Décidément, la France semble un pays bien difficile à réformer. Il n’a pas fallu plus de dix mois pour que la volonté de mener des réformes radicales, affichée par le président de la République et son gouvernement, se heurte à une sanction électorale sévère. Les justifications de cette infortune sont multiples et contradictoires. Est-on allé trop vite ou pas assez ? Faut-il mieux expliquer, faire de la pédagogie ou passer en force ? A-t-on demandé trop d’efforts à certains et pas assez à d’autres ? Ou est-ce le comportement déroutant du premier des Français qui a joué en sa défaveur ? On s’interroge sur la méthode. Mais le mal n’est-il pas plus profond ?
Car, paradoxe, tout le monde, ou presque, s’accorde sur l’idée que les réformes sont urgentes et indispensables pour nous adapter aux réalités du XXIe siècle et qu’il faut les continuer. D’où vient alors qu’à chaque fois les élans rénovateurs sont encalminés par des votes contraires au point de faire faseyer les plus ardents navigateurs politiques ?
Ceux-ci sont d’abord victimes d’une certaine forme du syndrome Nimby (not in my back yard – pas dans mon arrière-cour) qui veut, par exemple, qu’on soit favorable aux énergies renouvelables, mais qu’on refuse toute éolienne implantée à moins de 50 km de son domicile.
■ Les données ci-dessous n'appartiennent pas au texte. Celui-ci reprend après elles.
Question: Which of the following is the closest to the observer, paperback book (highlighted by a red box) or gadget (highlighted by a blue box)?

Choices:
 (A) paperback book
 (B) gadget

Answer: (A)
Les Français n’aiment que les réformes qui ne leur enlèvent aucun de leurs avantages – durement acquis… – et si possible leur en ajoutent.
Ils préfèrent, en tout cas, celles qui s’appliquent aux autres, lesquels sont, à leurs yeux, toujours plus privilégiés qu’eux.

 

DISCUSSION IMPOSSIBLE

Ainsi, l’intérêt général, dont chacun se revendique, n’est-il acceptable que s’il ne fait pas obstacle aux intérêts particuliers des individus ou des groupes. C’est un réflexe bien humain. Mais le problème se complique quand la classe politique elle-même y cède, alors qu’elle est censée, justement, représenter l’intérêt général. On vient d’en avoir l’illustration au moment de la publication du rapport Attali, en janvier dernier. Au moment même de sa remise au chef de l’État, celui-ci avait déjà rejeté a priori trois propositions, dont celle de faire disparaître les départements, à l’horizon de dix ans, en répartissant progressivement leurs compétences aux régions et aux communautés urbaines (1).
Là encore, tout le monde est d’accord pour reconnaître qu’il y a, en France, beaucoup trop de niveaux administratifs (au moins six, de la commune à l’Europe, sans compter les services de l’État « déconcentrés » sur le territoire), constitués eux-mêmes d’entités trop petites (36 000 communes, 100 départements, 26 régions!).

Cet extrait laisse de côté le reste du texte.